The satirical dystopian film Brazil does not — in case you haven’t seen it — have much of anything to do with Brazil, the country. But it does have something to do with Deming, New Mexico.
This week’s War on Drugs horror story takes place in Deming, and echoes the “comic,” gallows-humor motif of Terry Gilliam’s 1985 classic. In the movie, armed minions of the futuristic superstate raid your house, kill you, bag you, tag you, and then bill your family for the “service.”
In Deming, an officer stopped a motorist for rolling through a Stop sign. For some reason (so far not explained) the motorist was asked to exit his car, and, the officer claims, exhibited “clenched buttocks” — as if hiding drugs in his rectum.
So, the story goes (and it’s a frighteningly long story), a warrant to search the motorist was obtained, and he was taken to a hospital where multiple anal probes, an x‑ray, two enemas in front of multiple witnesses, and a colonoscopy yielded no evidence of drugs.
And then the suspect — “patient,” in medical terms, though the man consented to no services — was billed. You know, for the x‑ray, the colonoscopy, the enemas, and the anal probes.

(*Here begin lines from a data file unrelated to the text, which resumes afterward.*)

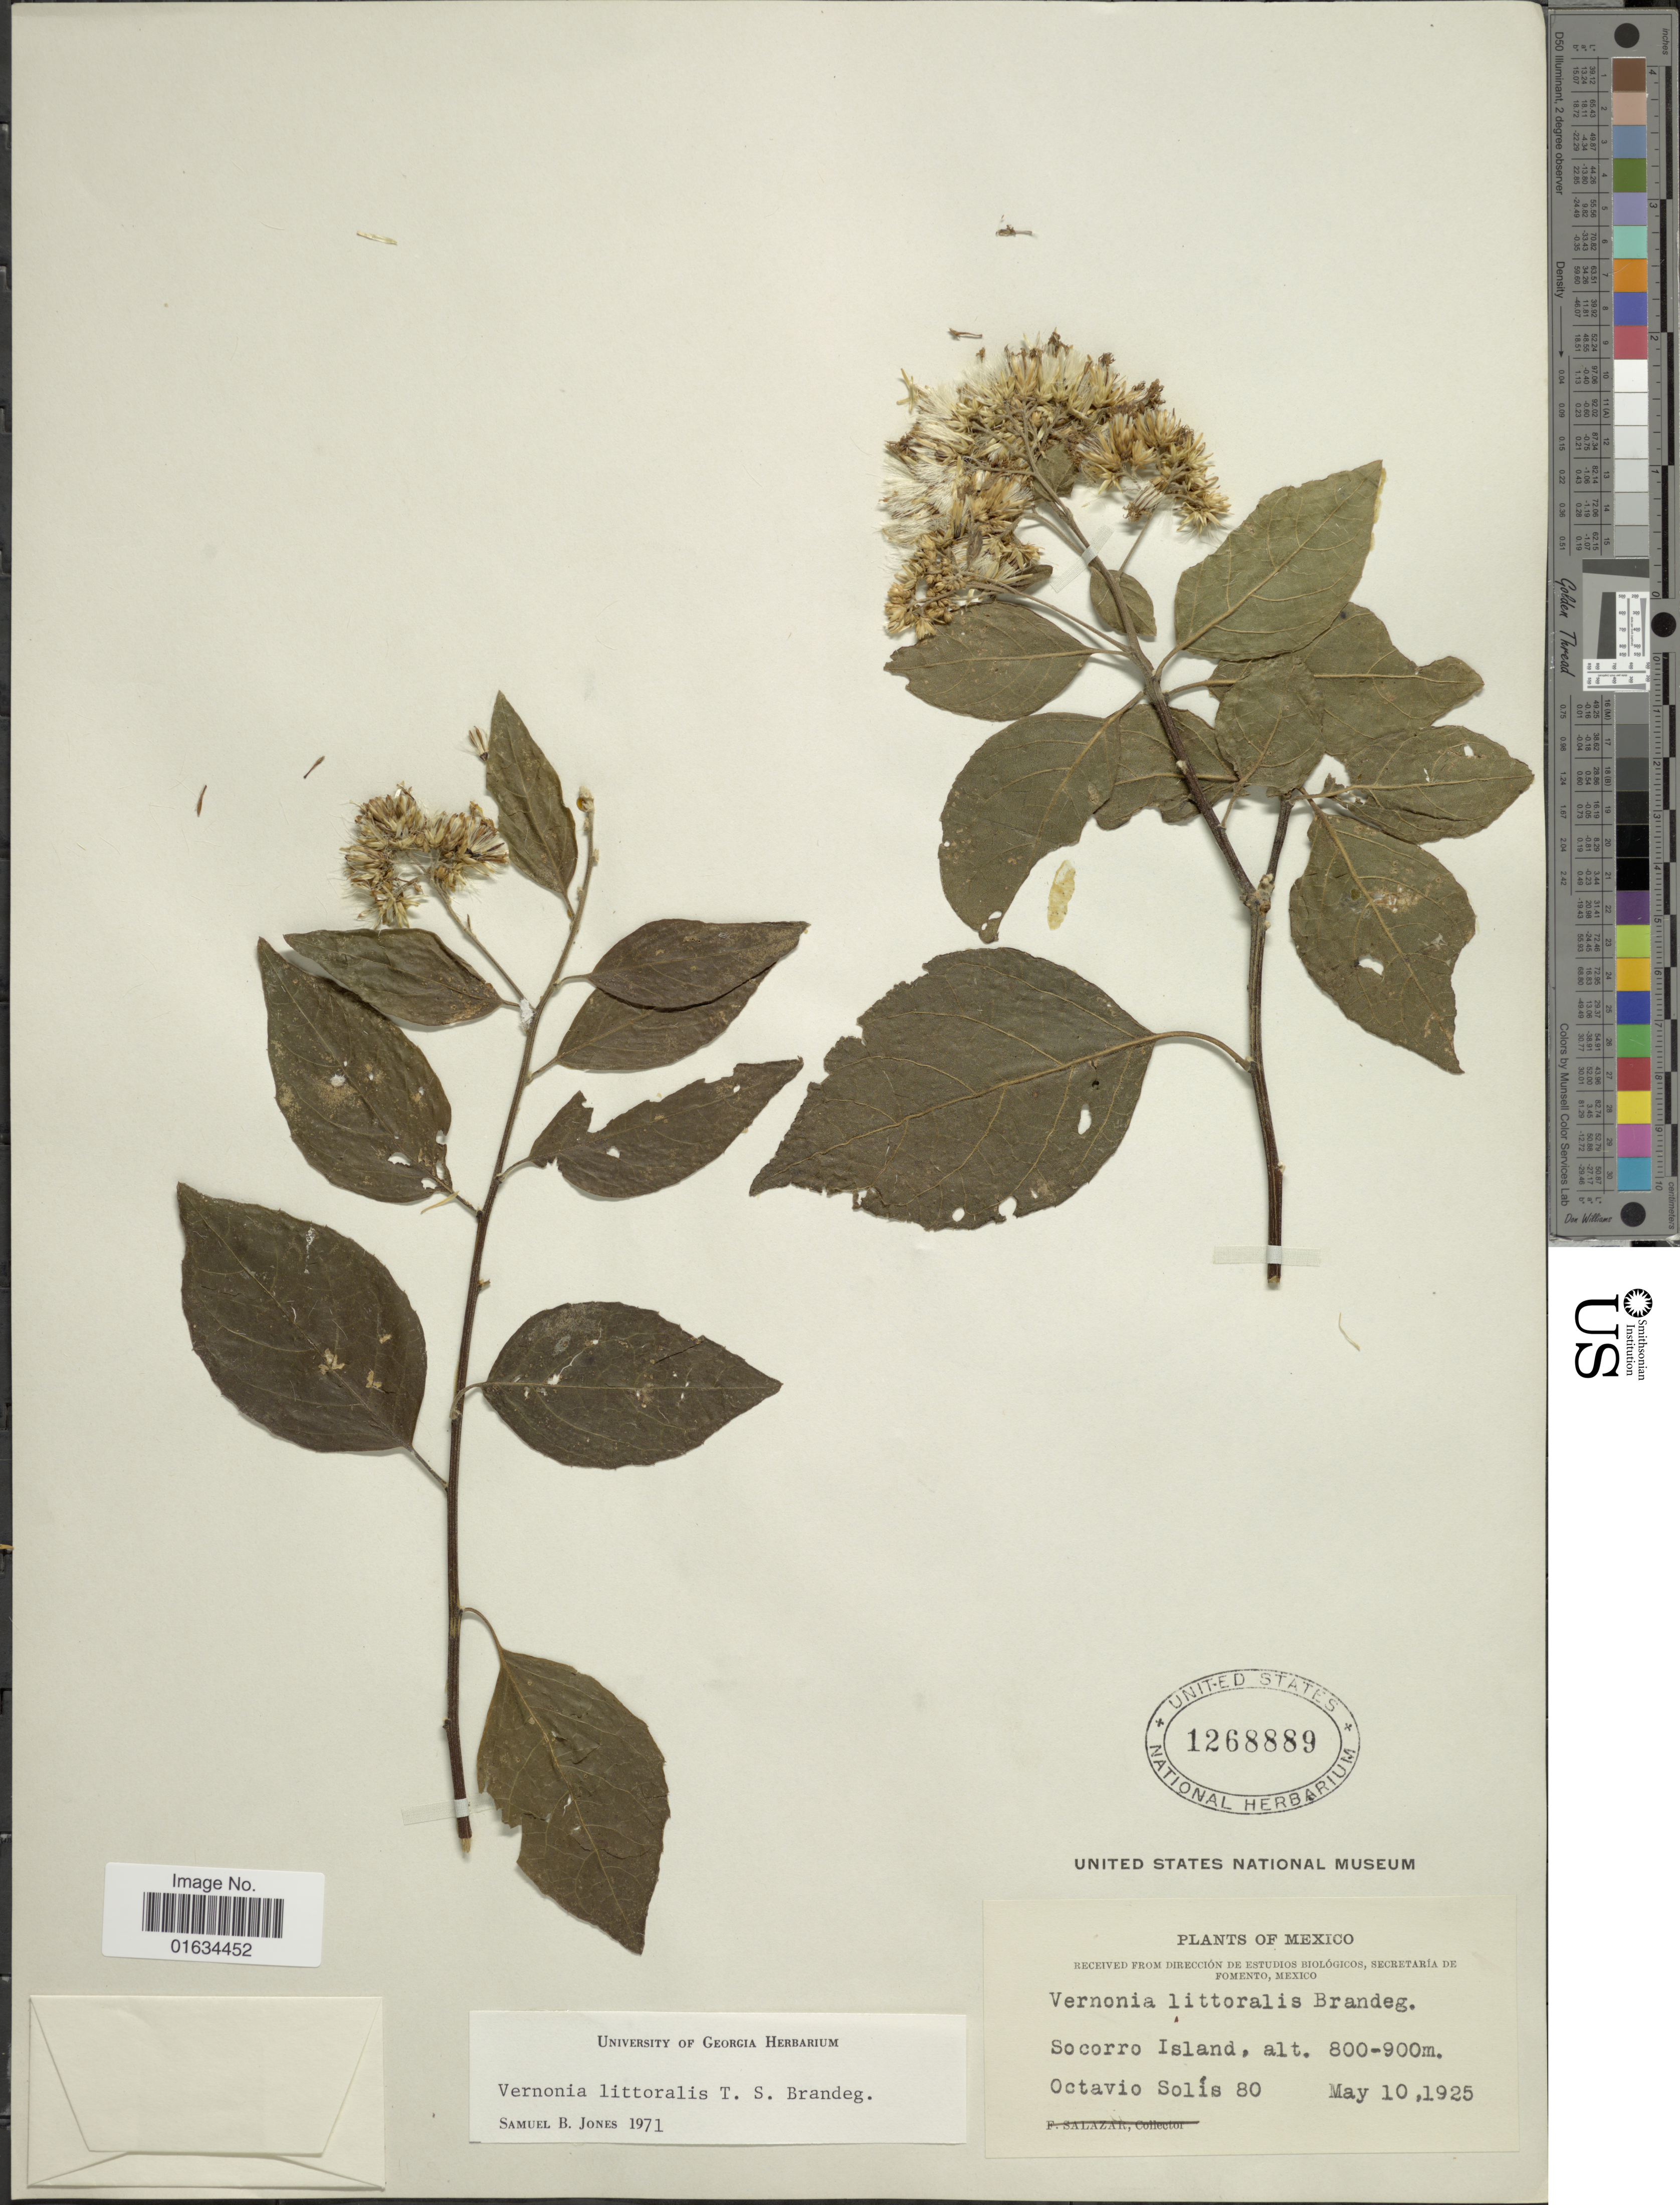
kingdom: Plantae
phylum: Tracheophyta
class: Magnoliopsida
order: Asterales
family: Asteraceae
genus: Eremosis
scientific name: Eremosis littoralis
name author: Gleason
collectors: O. Solis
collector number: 80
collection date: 1925-05-10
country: Mexico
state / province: Colima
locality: Socorro Island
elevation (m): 800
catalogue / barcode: US 1268889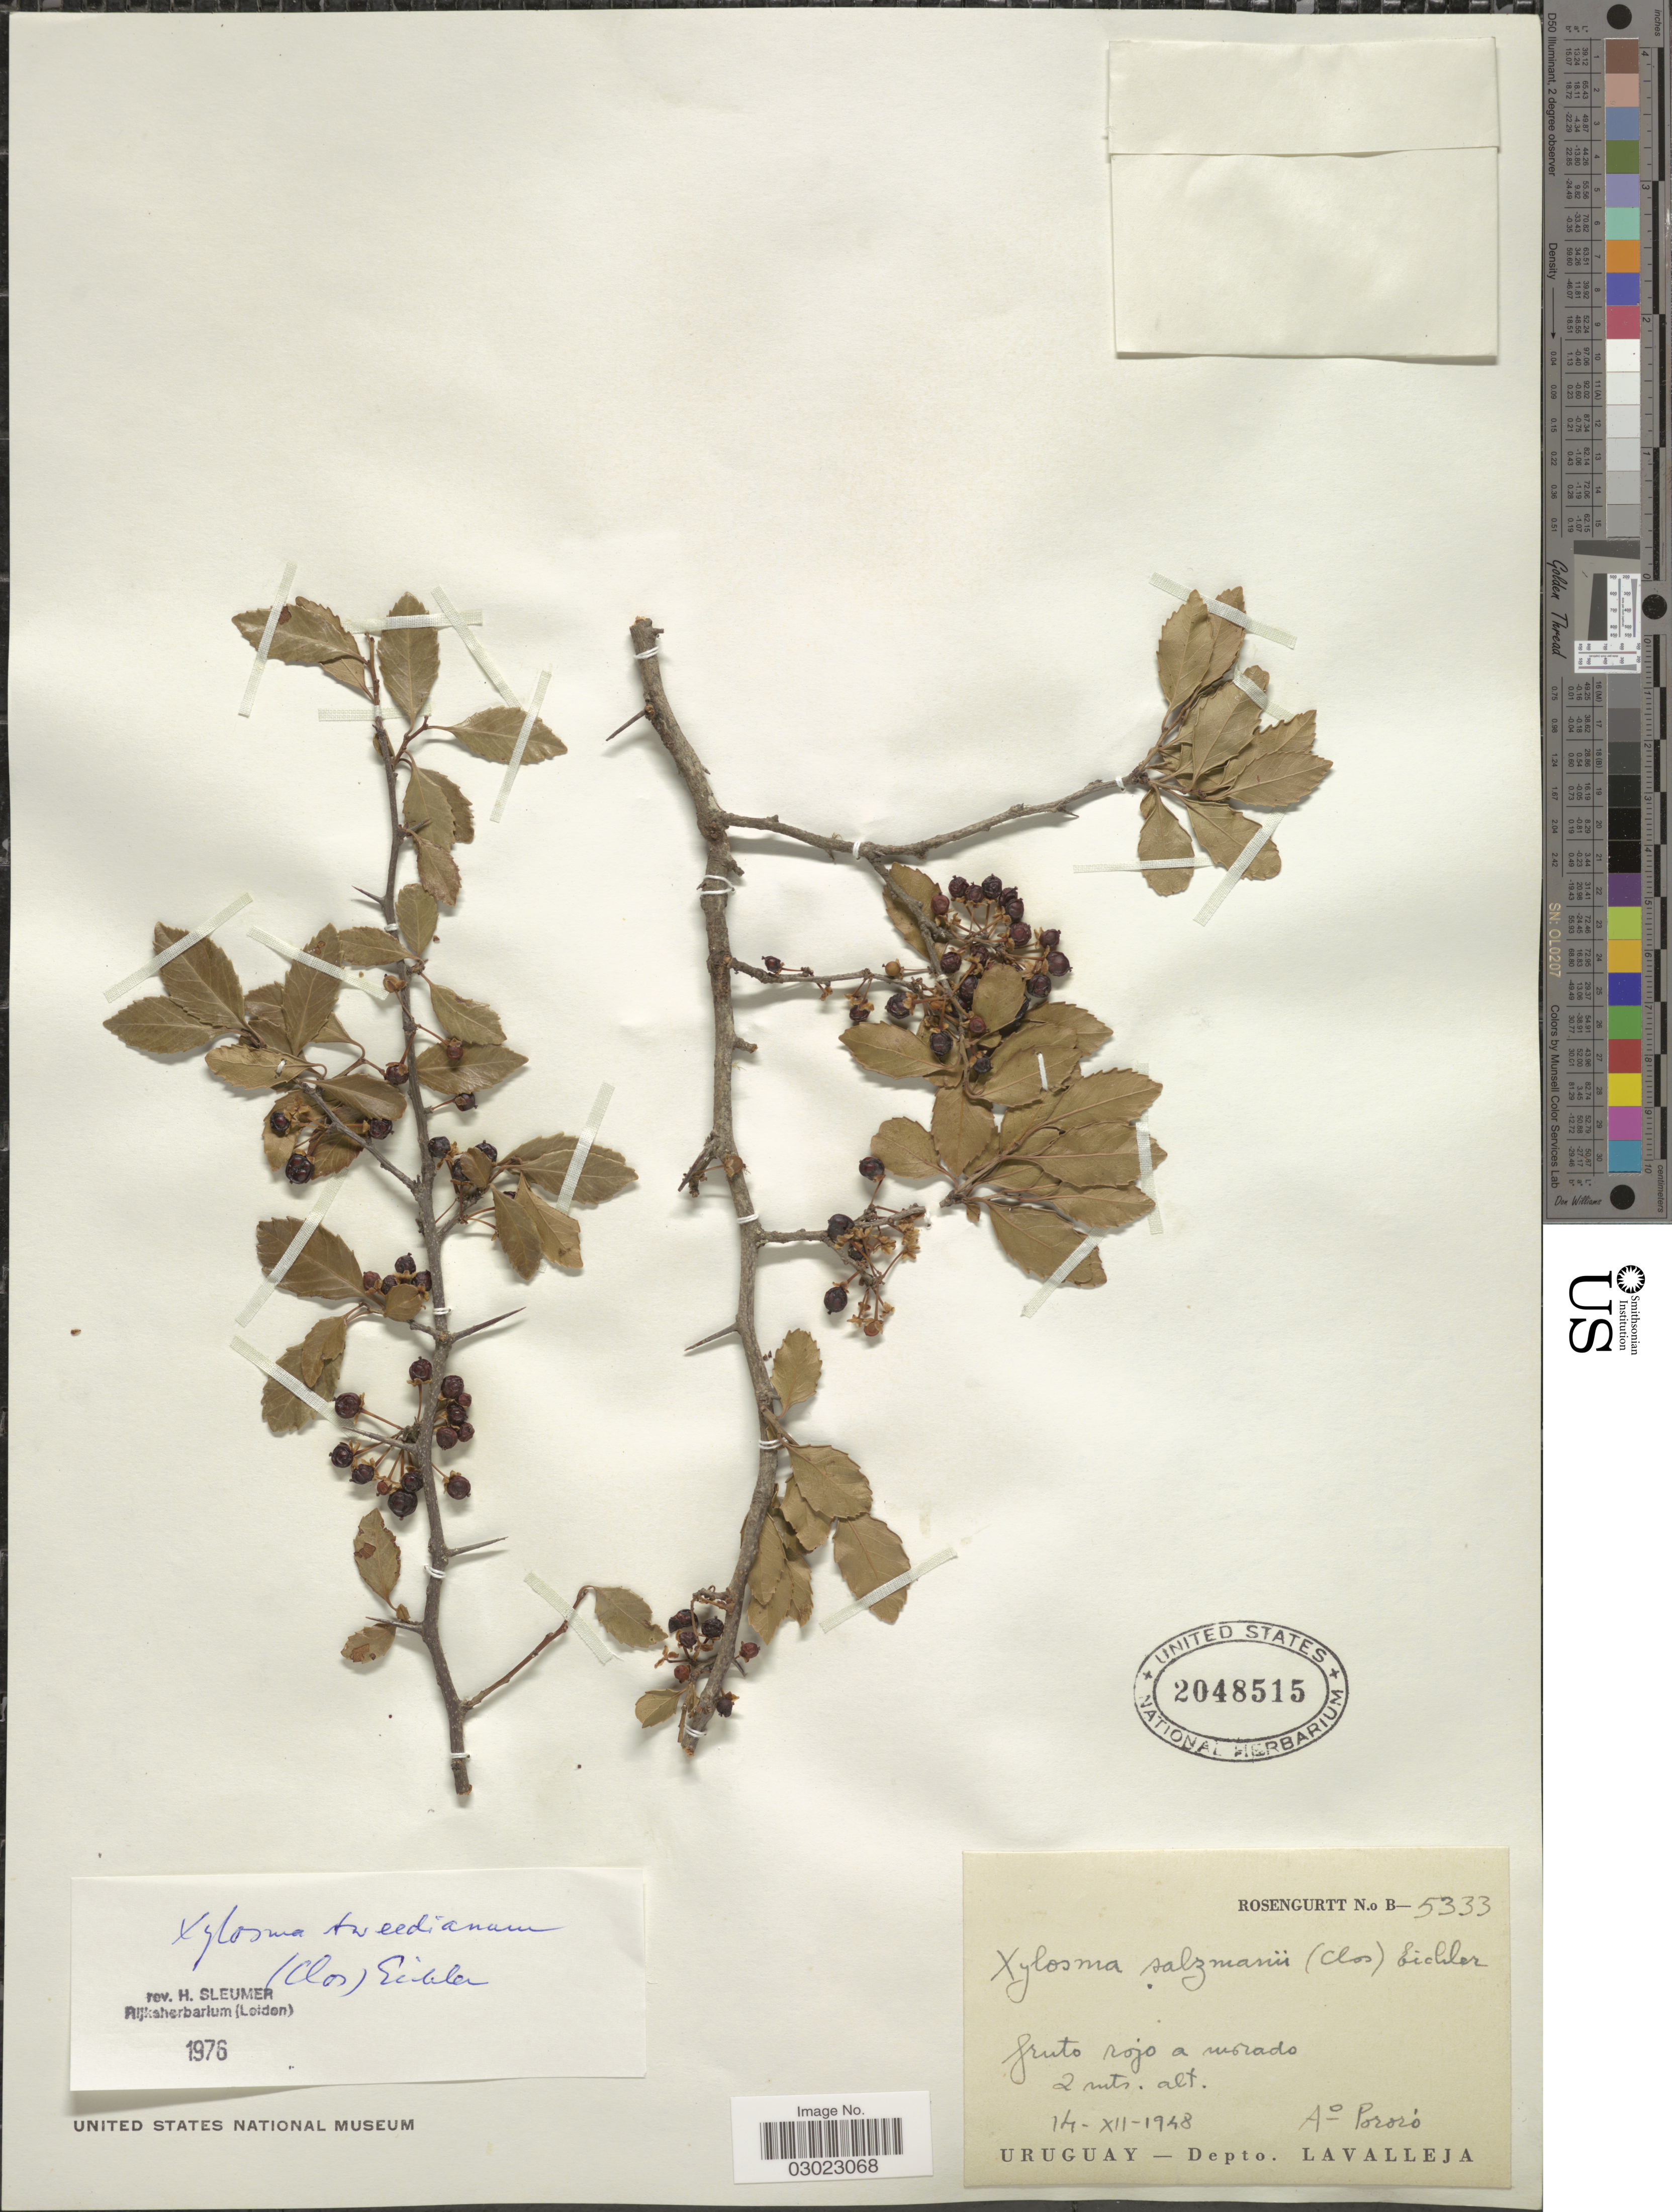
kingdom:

Of course the victim is suing, and if the reportage is correct, that all this really happened, I hope he wins millions. The behavior of the police, the judge, and some medical personnel is inexcusable.
But it fits right in with the dystopian future America has made for itself. The War on Drugs is bringing us — has brought us? — tyranny we’d expect only from the darkest of black comedies.
Yes, it can happen here.
This is Common Sense. I’m Paul Jacob.